Start of Block

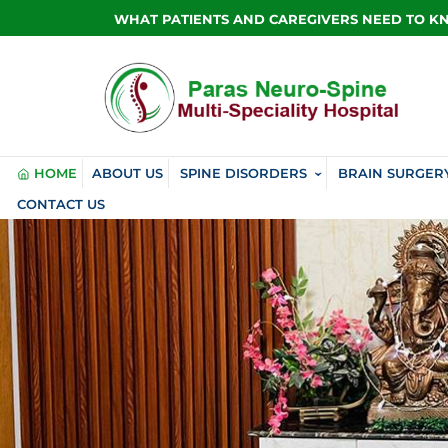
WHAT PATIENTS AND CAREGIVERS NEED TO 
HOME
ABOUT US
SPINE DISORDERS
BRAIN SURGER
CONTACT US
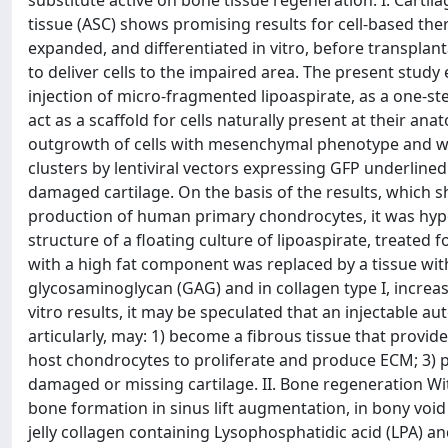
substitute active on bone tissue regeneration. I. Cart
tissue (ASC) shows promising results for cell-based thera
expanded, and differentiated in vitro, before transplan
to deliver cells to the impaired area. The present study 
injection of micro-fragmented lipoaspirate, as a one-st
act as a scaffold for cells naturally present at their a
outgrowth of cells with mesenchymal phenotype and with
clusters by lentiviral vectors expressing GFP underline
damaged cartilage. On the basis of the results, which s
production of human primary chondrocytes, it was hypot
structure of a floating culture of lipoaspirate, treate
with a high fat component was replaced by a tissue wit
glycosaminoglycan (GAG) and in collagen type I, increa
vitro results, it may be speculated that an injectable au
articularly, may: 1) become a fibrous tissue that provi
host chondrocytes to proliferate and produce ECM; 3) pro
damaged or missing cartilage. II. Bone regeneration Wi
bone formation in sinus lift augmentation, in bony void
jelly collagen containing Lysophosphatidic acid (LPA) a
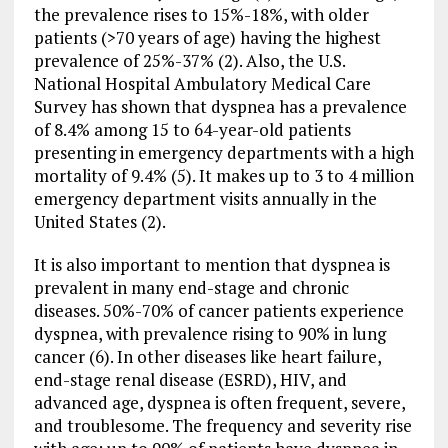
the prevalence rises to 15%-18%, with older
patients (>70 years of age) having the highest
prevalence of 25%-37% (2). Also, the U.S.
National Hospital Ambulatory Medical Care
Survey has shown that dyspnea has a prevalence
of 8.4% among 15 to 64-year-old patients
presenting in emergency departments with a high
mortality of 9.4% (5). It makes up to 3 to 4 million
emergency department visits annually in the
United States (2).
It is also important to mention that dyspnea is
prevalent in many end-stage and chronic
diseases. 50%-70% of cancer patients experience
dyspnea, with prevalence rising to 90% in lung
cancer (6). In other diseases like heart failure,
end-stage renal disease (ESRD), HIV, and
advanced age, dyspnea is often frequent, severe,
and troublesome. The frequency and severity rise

End of Block
Start of Block

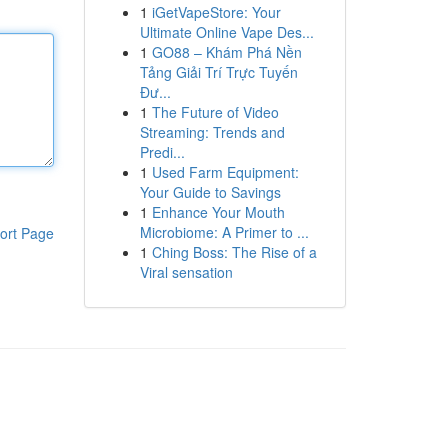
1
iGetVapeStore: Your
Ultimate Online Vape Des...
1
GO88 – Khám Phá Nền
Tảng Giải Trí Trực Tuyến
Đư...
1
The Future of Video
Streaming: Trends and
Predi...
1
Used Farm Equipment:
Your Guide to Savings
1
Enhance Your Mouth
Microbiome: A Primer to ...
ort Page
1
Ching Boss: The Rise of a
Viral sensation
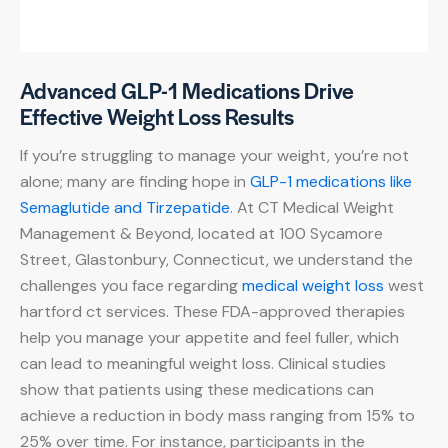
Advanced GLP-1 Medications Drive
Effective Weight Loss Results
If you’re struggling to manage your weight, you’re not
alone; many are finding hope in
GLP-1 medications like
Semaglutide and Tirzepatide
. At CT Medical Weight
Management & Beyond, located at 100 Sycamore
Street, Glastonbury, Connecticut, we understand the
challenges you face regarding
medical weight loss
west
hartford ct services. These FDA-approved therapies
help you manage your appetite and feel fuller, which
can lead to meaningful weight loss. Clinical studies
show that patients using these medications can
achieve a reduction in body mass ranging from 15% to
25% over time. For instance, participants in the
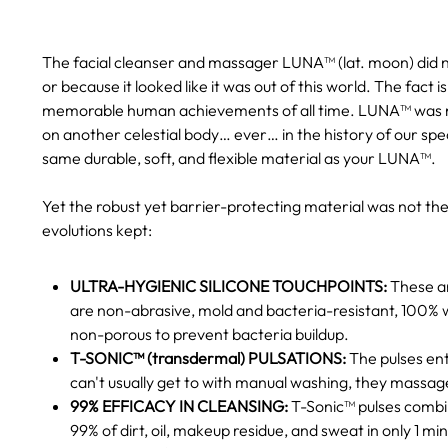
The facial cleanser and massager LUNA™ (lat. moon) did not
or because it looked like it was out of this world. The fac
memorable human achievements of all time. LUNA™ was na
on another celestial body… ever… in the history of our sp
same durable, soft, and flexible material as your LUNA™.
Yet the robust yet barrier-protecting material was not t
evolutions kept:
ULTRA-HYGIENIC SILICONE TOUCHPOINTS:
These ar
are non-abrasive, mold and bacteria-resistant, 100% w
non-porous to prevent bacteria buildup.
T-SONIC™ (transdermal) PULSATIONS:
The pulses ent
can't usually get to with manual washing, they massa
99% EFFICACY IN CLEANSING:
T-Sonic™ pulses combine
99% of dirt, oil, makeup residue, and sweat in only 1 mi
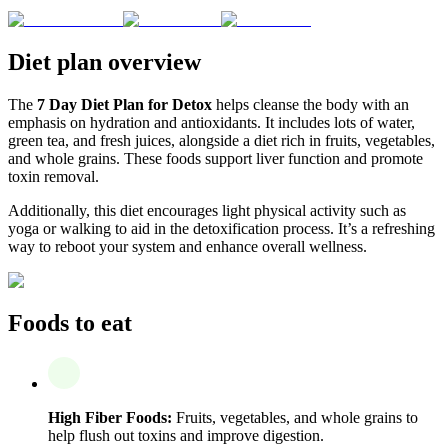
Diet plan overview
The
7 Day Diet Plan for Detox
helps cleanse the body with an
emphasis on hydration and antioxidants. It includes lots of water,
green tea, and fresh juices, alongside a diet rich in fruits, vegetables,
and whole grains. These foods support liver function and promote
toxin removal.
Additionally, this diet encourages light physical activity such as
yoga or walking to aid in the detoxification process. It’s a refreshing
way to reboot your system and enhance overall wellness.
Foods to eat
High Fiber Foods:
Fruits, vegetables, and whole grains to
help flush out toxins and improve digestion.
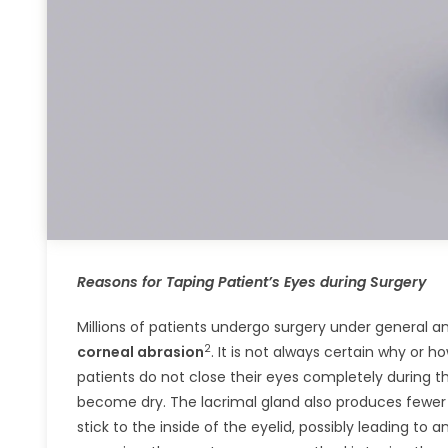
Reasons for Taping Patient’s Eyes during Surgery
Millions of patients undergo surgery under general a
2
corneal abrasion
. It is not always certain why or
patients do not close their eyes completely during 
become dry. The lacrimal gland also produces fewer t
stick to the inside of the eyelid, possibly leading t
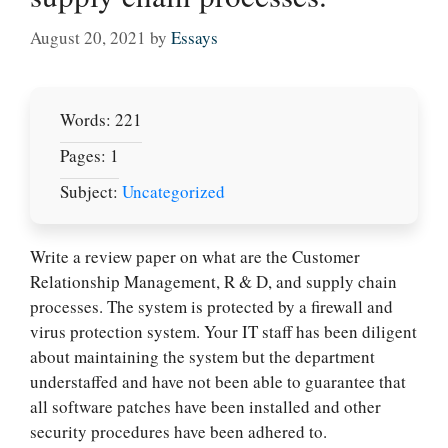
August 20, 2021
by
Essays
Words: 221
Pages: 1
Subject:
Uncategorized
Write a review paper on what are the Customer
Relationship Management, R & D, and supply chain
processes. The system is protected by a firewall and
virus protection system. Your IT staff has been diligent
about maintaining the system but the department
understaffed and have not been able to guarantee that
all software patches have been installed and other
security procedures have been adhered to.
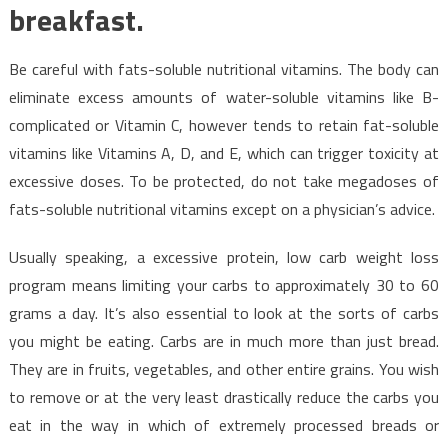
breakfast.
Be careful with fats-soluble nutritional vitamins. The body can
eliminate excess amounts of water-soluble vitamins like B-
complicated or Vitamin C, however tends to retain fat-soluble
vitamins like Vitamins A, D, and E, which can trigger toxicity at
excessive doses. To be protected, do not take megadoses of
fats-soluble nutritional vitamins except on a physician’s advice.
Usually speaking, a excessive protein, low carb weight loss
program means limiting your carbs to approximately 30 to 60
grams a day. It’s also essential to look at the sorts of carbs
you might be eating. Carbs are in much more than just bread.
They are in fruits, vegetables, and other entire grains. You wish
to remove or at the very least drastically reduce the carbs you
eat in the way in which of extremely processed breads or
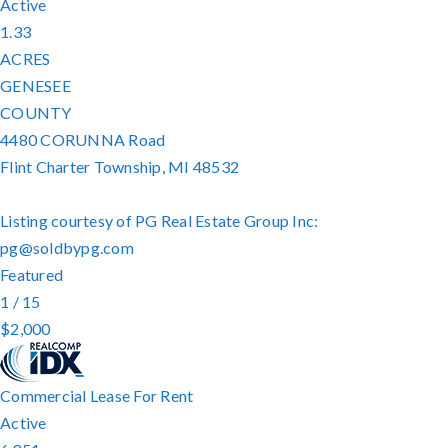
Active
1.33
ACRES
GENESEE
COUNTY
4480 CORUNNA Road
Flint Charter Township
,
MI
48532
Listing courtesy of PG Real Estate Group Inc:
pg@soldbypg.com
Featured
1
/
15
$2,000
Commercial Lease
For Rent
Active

End of Block
Start of Block

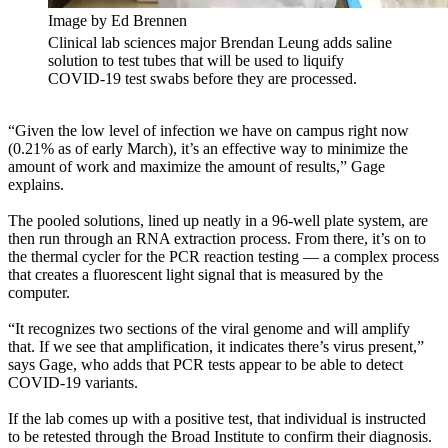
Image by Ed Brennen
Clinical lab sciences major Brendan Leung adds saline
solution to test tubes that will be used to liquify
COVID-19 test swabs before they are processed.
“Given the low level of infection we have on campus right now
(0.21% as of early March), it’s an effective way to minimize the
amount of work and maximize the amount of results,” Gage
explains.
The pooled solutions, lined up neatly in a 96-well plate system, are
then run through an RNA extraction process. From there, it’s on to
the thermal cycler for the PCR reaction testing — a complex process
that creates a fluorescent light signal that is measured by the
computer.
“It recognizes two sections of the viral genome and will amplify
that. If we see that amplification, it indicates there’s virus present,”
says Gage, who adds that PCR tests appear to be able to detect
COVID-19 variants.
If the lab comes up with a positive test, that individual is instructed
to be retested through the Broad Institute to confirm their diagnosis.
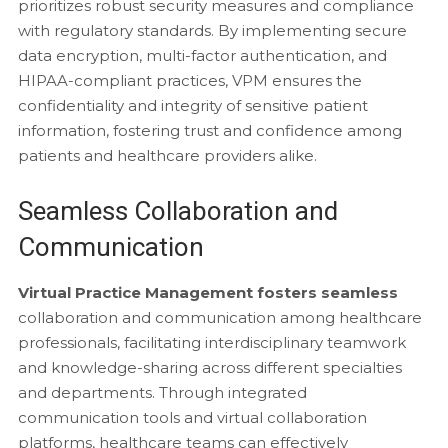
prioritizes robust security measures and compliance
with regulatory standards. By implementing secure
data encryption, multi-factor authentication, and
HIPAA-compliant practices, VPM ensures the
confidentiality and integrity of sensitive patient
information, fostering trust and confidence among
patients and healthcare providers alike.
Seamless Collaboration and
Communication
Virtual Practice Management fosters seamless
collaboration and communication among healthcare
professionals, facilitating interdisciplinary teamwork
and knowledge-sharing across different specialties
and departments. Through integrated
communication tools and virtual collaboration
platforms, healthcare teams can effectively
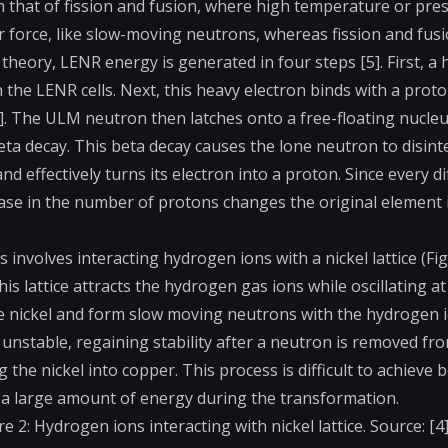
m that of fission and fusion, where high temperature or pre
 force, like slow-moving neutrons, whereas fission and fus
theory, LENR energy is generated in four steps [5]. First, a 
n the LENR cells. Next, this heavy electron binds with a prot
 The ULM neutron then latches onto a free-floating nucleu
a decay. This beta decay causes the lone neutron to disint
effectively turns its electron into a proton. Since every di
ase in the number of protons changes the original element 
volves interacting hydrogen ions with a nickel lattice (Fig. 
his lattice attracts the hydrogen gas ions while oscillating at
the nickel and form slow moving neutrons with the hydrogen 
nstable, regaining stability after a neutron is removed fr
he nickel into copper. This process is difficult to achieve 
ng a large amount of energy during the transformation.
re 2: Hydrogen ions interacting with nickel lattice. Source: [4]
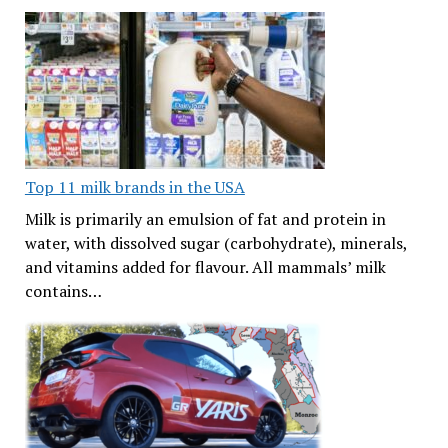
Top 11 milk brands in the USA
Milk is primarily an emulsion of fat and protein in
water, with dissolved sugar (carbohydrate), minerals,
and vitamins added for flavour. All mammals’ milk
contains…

End of Block

(Task statement) Using only the entries above, output the line with "It is also important", the line with "and troublesome. The", and all lines between them, exactly as they stand.

(Written reply)
It is also important to mention that dyspnea is
prevalent in many end-stage and chronic
diseases. 50%-70% of cancer patients experience
dyspnea, with prevalence rising to 90% in lung
cancer (6). In other diseases like heart failure,
end-stage renal disease (ESRD), HIV, and
advanced age, dyspnea is often frequent, severe,
and troublesome. The frequency and severity rise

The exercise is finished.